▶ Provided entries:

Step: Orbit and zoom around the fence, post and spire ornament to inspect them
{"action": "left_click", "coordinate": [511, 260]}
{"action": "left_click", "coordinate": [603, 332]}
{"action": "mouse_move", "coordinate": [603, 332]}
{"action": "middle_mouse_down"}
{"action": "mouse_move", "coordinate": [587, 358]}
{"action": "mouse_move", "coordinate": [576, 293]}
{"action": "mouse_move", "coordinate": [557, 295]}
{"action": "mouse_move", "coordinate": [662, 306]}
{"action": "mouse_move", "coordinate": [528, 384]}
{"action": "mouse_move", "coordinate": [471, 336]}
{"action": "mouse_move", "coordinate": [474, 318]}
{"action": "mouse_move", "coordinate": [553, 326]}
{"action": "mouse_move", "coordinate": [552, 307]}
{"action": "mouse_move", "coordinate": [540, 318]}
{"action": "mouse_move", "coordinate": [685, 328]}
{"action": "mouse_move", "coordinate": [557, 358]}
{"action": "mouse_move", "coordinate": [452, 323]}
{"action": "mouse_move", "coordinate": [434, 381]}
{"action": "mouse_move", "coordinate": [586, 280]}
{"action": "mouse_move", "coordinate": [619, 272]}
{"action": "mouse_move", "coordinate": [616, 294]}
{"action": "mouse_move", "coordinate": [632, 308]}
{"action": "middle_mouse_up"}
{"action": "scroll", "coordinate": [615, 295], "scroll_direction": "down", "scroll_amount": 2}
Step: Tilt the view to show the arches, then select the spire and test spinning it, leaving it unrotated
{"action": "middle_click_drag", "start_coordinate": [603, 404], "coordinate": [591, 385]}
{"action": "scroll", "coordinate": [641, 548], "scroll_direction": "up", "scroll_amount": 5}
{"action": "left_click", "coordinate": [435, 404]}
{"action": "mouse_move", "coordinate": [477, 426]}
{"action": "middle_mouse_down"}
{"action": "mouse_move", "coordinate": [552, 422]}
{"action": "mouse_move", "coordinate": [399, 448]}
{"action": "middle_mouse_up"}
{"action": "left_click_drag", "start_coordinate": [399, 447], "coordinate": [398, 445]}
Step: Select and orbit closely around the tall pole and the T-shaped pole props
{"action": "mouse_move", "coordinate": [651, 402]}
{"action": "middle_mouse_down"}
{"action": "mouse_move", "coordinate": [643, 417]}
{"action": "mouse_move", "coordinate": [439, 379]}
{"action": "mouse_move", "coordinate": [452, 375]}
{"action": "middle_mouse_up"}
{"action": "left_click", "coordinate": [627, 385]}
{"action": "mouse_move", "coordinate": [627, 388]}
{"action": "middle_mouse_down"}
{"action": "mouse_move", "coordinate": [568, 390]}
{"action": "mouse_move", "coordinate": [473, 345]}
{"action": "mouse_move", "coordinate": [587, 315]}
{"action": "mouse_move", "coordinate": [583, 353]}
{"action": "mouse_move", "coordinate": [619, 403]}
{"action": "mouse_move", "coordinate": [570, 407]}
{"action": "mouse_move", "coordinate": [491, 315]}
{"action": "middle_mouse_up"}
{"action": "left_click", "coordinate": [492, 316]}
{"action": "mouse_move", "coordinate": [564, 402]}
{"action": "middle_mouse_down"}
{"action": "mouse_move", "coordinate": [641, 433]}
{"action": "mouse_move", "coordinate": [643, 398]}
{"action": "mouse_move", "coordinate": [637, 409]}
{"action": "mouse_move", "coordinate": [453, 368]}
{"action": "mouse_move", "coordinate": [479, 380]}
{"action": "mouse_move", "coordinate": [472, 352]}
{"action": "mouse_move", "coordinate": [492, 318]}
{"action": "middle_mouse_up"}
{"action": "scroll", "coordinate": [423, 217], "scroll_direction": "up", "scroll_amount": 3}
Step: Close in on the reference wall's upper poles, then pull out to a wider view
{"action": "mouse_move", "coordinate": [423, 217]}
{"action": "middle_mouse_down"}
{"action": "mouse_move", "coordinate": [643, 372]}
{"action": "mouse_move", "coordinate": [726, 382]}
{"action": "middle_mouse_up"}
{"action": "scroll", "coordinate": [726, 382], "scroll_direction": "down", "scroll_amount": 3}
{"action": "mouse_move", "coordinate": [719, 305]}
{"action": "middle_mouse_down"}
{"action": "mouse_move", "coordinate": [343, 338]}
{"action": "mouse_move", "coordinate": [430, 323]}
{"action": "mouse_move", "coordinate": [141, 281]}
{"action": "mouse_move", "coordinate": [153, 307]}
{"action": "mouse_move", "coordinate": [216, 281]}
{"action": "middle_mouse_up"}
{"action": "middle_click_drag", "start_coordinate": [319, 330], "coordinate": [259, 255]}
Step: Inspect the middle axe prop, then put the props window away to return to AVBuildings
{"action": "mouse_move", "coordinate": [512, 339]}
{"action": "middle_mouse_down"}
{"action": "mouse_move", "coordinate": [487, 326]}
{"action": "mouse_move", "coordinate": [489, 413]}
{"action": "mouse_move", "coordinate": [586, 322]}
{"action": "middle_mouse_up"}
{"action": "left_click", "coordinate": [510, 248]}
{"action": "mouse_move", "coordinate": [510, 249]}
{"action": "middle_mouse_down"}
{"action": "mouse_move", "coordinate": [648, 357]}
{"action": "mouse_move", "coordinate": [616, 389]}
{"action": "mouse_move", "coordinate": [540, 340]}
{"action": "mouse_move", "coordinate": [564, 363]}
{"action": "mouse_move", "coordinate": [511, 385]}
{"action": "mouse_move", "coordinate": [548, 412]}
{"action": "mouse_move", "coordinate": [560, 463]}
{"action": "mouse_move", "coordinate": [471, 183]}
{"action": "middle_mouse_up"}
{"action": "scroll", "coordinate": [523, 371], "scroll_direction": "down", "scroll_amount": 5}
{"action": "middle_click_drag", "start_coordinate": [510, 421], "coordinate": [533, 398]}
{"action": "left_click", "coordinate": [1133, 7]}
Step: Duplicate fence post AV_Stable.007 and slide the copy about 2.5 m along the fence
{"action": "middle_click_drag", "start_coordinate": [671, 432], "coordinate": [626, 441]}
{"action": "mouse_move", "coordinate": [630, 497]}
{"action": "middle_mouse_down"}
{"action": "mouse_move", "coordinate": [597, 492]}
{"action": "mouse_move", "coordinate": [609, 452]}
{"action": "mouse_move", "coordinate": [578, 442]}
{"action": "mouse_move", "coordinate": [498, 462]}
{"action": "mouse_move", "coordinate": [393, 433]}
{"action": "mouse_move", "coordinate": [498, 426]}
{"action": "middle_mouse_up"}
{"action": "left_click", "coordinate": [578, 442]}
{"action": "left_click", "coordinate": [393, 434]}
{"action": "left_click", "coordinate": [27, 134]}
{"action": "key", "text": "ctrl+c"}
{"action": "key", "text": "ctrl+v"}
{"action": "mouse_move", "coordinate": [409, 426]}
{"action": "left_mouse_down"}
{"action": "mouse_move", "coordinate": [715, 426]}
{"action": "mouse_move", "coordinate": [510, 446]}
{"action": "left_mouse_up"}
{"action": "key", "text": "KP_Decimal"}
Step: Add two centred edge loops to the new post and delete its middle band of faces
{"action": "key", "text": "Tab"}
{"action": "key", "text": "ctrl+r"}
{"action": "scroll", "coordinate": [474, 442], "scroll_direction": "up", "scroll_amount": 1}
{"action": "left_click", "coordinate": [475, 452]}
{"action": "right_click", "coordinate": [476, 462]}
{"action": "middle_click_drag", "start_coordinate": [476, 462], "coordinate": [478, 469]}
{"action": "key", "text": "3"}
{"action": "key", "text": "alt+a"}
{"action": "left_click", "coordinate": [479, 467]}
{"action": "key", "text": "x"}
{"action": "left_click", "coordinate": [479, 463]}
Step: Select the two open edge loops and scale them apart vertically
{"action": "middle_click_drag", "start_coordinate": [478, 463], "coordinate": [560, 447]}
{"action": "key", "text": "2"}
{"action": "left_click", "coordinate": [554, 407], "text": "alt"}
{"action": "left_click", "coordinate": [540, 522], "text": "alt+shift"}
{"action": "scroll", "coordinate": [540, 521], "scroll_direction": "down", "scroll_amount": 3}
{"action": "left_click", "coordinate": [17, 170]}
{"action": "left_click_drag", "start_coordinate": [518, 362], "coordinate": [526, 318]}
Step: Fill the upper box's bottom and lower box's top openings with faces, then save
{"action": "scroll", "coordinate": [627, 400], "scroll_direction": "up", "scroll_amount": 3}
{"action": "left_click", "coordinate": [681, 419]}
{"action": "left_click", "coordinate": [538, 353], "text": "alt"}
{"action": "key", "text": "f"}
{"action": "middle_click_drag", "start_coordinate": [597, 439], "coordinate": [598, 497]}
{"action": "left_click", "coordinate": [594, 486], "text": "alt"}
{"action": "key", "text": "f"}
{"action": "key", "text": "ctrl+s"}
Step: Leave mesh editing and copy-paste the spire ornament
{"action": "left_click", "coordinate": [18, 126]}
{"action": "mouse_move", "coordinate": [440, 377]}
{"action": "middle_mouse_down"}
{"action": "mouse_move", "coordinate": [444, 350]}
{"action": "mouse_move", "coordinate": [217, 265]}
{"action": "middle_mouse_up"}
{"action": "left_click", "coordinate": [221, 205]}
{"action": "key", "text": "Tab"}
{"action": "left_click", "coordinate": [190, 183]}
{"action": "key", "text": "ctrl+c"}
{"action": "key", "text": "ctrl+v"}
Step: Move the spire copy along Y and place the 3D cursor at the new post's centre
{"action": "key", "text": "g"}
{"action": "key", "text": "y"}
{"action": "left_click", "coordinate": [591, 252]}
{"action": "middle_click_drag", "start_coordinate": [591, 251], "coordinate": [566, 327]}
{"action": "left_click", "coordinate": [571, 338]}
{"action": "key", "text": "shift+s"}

▶ Task item: The answer should consist of every line above in which "loops" appears.

▶ Response:
Step: Add two centred edge loops to the new post and delete its middle band of faces
Step: Select the two open edge loops and scale them apart vertically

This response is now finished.